GNOME Bugzilla – Bug 694669
consider unicode corrigendum #9
Last modified: 2013-11-04 10:40:01 UTC
Created attachment 237356 [details] [review] patch From gutf8.c: /* * Check whether a Unicode (5.2) char is in a valid range. * * The first check comes from the Unicode guarantee to never encode * a point above 0x0010ffff, since UTF-16 couldn't represent it. * * The second check covers surrogate pairs (category Cs). * * The last two checks cover "Noncharacter": defined as: * "A code point that is permanently reserved for * internal use, and that should never be interchanged. In * Unicode 3.1, these consist of the values U+nFFFE and U+nFFFF * (where n is from 0 to 10_16) and the values U+FDD0..U+FDEF." * * @param Char the character */ #define UNICODE_VALID(Char) \ ((Char) < 0x110000 && \ (((Char) & 0xFFFFF800) != 0xD800) && \ ((Char) < 0xFDD0 || (Char) > 0xFDEF) && \ ((Char) & 0xFFFE) != 0xFFFE) Unicode Corrigendum #9 [http://www.unicode.org/versions/corrigendum9.html] strikes the "and that should never be interchanged" clause, so IMHO we should update this code to allow the noncharacters through.

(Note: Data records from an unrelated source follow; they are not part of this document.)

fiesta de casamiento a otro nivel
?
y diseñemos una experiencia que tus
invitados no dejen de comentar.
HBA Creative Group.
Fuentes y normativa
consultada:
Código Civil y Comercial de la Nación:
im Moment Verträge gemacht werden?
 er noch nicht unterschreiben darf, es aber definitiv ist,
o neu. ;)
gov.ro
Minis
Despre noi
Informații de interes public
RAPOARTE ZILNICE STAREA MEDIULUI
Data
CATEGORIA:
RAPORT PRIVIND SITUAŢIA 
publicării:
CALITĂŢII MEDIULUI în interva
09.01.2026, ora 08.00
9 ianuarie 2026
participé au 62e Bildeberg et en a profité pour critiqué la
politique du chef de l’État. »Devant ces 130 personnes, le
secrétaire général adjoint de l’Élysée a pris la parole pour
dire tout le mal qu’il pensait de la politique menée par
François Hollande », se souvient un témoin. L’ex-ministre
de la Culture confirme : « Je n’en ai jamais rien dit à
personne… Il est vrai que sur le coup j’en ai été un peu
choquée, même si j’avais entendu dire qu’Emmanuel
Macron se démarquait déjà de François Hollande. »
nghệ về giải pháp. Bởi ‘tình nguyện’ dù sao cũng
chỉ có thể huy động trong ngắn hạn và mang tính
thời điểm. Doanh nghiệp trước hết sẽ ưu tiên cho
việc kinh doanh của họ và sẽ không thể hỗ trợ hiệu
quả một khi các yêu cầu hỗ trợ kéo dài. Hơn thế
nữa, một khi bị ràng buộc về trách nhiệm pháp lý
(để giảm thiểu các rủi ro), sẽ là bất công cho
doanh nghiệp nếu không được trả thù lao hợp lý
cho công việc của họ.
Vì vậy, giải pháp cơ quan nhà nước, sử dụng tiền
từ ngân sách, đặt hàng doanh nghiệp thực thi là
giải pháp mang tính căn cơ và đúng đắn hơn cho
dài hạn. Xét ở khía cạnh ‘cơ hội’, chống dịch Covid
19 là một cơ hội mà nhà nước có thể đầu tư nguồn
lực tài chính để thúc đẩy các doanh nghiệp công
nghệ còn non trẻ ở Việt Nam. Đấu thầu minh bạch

Review of attachment 237356 [details] [review]: seems right
Pushed to master.
This regresses the test suite: /utf8/validate/29: ** GLib:ERROR:utf8-validate.c:285:do_test: assertion failed: (result == test->valid)
After reading the corrigendum, it is utterly clear that the unexpected passing of this testcase is the entire point of the change. I'll update the test.
Created attachment 238709 [details] [review] tests: clean up for Unicode corrigendum #9 Unicode corrigendum #9 spells out in no uncertain terms that on conversion interfaces we should not reject characters like U+FFFE and U+FFFF which we were doing before. Commit f91ef4ef15d220f6899c97aaf5b1c0a8f68cfe9a started accepting these characters, but we had some testcases that were checking that strings containing these characters should be rejected. Update the tests.
Comment on attachment 238709 [details] [review] tests: clean up for Unicode corrigendum #9 Looks good to me, thanks for catching the problem. I only ran the 'unicode' test (computer trouble).
Attachment 238709 [details] pushed as e359bc0 - tests: clean up for Unicode corrigendum #9
Created attachment 239212 [details] [review] tests: unicode-encoding: Update for unicode corrigendum #9
*** Bug 690531 has been marked as a duplicate of this bug. ***